🤖 AI Summary
This study investigates whether vision-language models (VLMs) possess genuine reasoning capabilities in cross-distribution multimodal in-context learning (MM-ICL), or rely instead on shallow heuristics such as answer copying. Focusing on settings where support examples and queries originate from disparate datasets, the authors introduce “reasoning-augmented MM-ICL”—a novel paradigm that integrates generated explanatory rationales into the ICL process. Leveraging both open-source (3B–72B) and closed-source (Gemini 2.0) VLMs, they conduct prompt engineering, distribution-shift evaluation, and controlled ablation studies. Results reveal that VLM performance is remarkably insensitive to key factors—including the number of demonstrations, retrieval strategy, rationale quality, and data distribution—systematically indicating a failure to leverage demonstrations for task-specific reasoning. This work constitutes the first systematic empirical demonstration that current VLMs lack demonstration-driven generalization in MM-ICL, providing critical evidence to guide future research on interpretable, reasoning-aware multimodal modeling.
📝 Abstract
Vision-language models (VLMs) are widely assumed to exhibit in-context learning (ICL), a property similar to that of their language-only counterparts. While recent work suggests VLMs can perform multimodal ICL (MM-ICL), studies show they often rely on shallow heuristics -- such as copying or majority voting -- rather than true task understanding.

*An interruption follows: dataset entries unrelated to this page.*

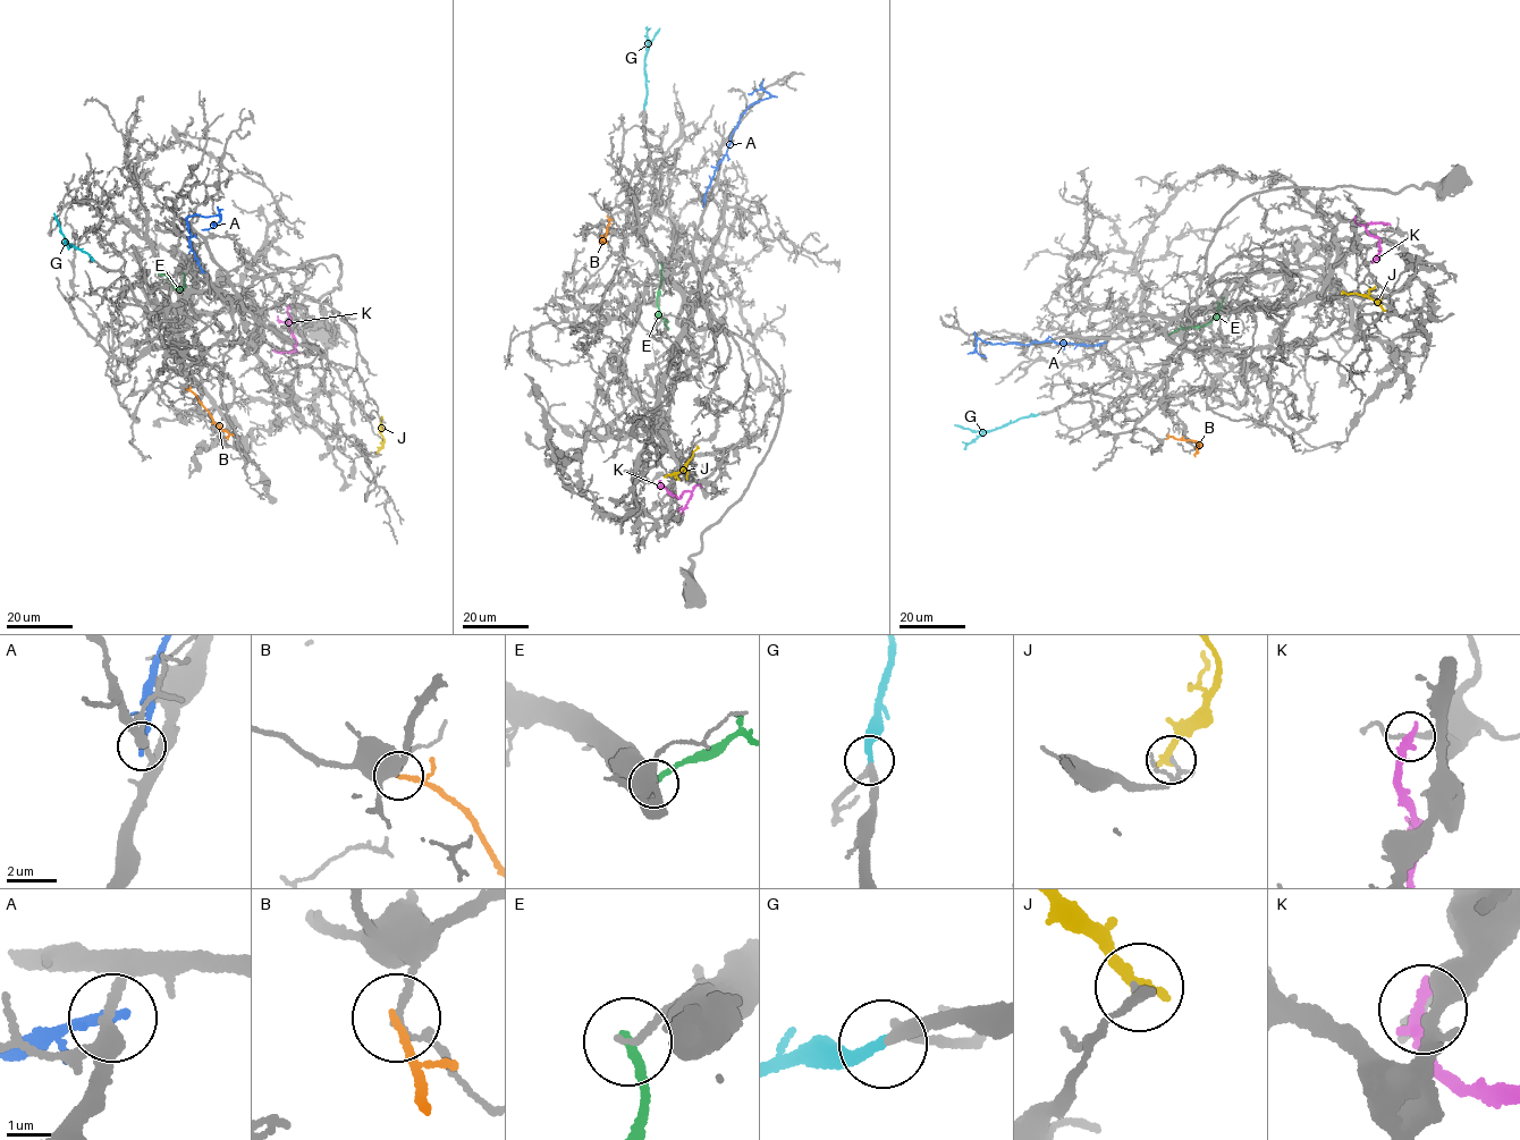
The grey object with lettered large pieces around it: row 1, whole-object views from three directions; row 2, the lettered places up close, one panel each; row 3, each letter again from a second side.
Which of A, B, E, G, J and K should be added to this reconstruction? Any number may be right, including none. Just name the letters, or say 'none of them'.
G

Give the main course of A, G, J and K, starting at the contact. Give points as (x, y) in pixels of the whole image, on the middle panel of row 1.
A: (703, 205), (714, 170), (742, 114), (750, 104), (770, 96), (759, 90), (748, 93)
G: (644, 109), (646, 52), (659, 28)
J: (666, 475), (681, 471), (698, 445)
K: (700, 486), (685, 490), (678, 498), (661, 487), (657, 488)

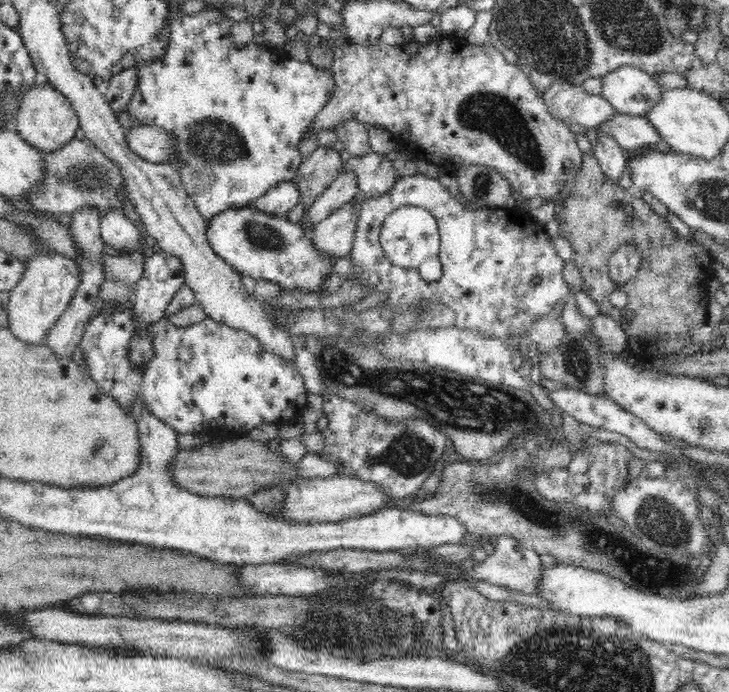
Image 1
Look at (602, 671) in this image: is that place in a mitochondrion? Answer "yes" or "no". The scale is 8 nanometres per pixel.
yes

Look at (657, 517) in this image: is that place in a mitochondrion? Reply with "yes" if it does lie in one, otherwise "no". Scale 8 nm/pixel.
yes

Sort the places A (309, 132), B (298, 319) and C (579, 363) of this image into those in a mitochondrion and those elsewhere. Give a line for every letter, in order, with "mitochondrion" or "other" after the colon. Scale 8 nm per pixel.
A: other
B: other
C: mitochondrion

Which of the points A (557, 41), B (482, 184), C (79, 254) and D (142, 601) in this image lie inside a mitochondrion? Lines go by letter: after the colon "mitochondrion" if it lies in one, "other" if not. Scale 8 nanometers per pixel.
A: mitochondrion
B: mitochondrion
C: other
D: mitochondrion

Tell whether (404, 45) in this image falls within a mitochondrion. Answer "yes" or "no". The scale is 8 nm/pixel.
no

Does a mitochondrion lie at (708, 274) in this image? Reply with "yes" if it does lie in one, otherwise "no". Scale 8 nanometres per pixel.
no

We revisit this assumption by evaluating VLMs under distribution shifts, where support examples come from a dataset different from the query. Surprisingly, performance often degrades with more demonstrations, and models tend to copy answers rather than learn from them. To investigate further, we propose a new MM-ICL with Reasoning pipeline that augments each demonstration with a generated rationale alongside the answer. We conduct extensive and comprehensive experiments on both perception- and reasoning-required datasets with open-source VLMs ranging from 3B to 72B and proprietary models such as Gemini 2.0. We conduct controlled studies varying shot count, retrieval method, rationale quality, and distribution. Our results show limited performance sensitivity across these factors, suggesting that current VLMs do not effectively utilize demonstration-level information as intended in MM-ICL.